Now let’s take a look at one sequence of events that can happen if two threads are adding elements at the same time:

// First thread starts adding an element to the end of the list
T1: Node<E> newSecondLast = this.last;
T1: Node<E> newNode = new Node<>(element, null);
// Second thread adds an element to the end of the list
T2: Node<E> newSecondLast = this.last;
T2: Node<E> newNode = new Node<>(element, null);
T2: this.last = newNode;
T2: newSecondLast.next = newNode;
// First thread continues and overwrites the last element of the list
T1: this.last = newNode;
T1: newSecondLast.next = newNode1

Note that all variables are local to the two threads except this.last. It is the order in which they read from and write to that shared field that makes or breaks the program. In the case above both read the same last node and from there on there is no way to get to a correct state because either T1 overrides T2 or the other way around.
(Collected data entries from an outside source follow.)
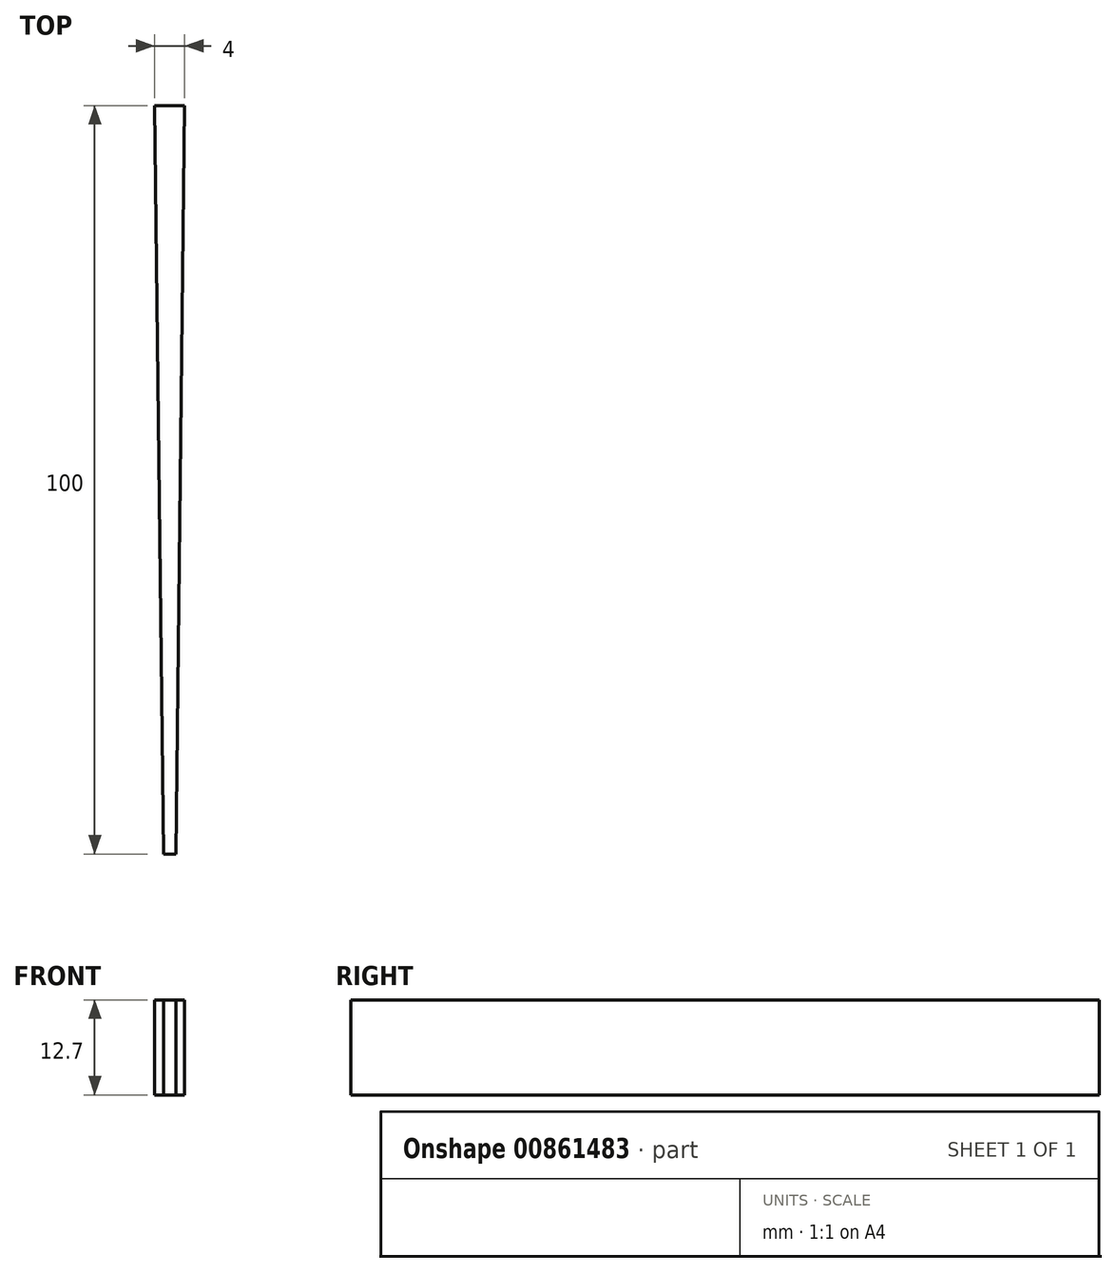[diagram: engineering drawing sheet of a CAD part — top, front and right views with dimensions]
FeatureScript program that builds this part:
annotation { "Feature Type Name" : "Feature", "Feature Type Description" : "" }
export const myFeature = defineFeature(function(context is Context, id is Id, definition is map)
    precondition{}
    {
        {
            var Q0;
            Q0=qCreatedBy(makeId("Top.planeOp"),FACE);
            var sketch = newSketch(context, id + "F0", { "sketchPlane" : qUnion([Q0])});
            skLineSegment(sketch, "E0", {"start": v(0.8, -100) * mm, "end": v(2, 0) * mm});
            skLineSegment(sketch, "E1", {"start": v(2, 0) * mm, "end": v(0, 0) * mm});
            skLineSegment(sketch, "E2", {"start": v(0, 0) * mm, "end": v(0, -100) * mm});
            skLineSegment(sketch, "E3", {"start": v(0, -100) * mm, "end": v(0.8, -100) * mm});
            skLineSegment(sketch, "E4.MirrorCS", {"start": v(-2, 0) * mm, "end": v(0, 0) * mm});
            skLineSegment(sketch, "E5.MirrorCS", {"start": v(0, -100) * mm, "end": v(-0.8, -100) * mm});
            skLineSegment(sketch, "E6.MirrorCS", {"start": v(-0.8, -100) * mm, "end": v(-2, 0) * mm});
            skSolve(sketch);
        }
        {
            var Q0;
            Q0=makeQuery(id+"F0.imprint","IMPRINT",FACE,{"disambiguationData":[TD([[makeQuery(id+"F0.imprint","IMPRINT",EDGE,{"derivedFrom":sQuery(id+"F0.wireOp",EDGE,"E2")}),-1.0]])]});
            var Q1;
            Q1=makeQuery(id+"F0.imprint","IMPRINT",FACE,{"disambiguationData":[TD([[makeQuery(id+"F0.imprint","IMPRINT",EDGE,{"derivedFrom":sQuery(id+"F0.wireOp",EDGE,"E0")}),1.0]])]});
            extrude(context, id + "F1", {"entities" : qUnion([Q0, Q1]), "depth" : 12.7 * mm, "offsetDistance" : 25.4 * mm});
        }
    });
Again, the program’s behavior depends on the unpredictable interaction between threads.

Conclusions

In this post, you’ve learned that a race condition occurs when multiple threads update shared state in a way that is not guaranteed to be correct. It may be tricky to spot, especially if multithreading programming is new for you, but, as a rule of thumb, you should be especially careful every time you have an object accessible by multiple threads.

There are several ways to prevent race conditions. The most basic way to do it is to use synchronization and locks – low-level primitives to build concurrent algorithms. JDK also provides a wide range of concurrent collections and atomic values that can be used as high-level building blocks.

Another way to avoid race conditions is to avoid a mutable state in the first place. To do this, you need to use immutable objects and immutable data structures that create copies of themselves on every update instead of performing a change in-place.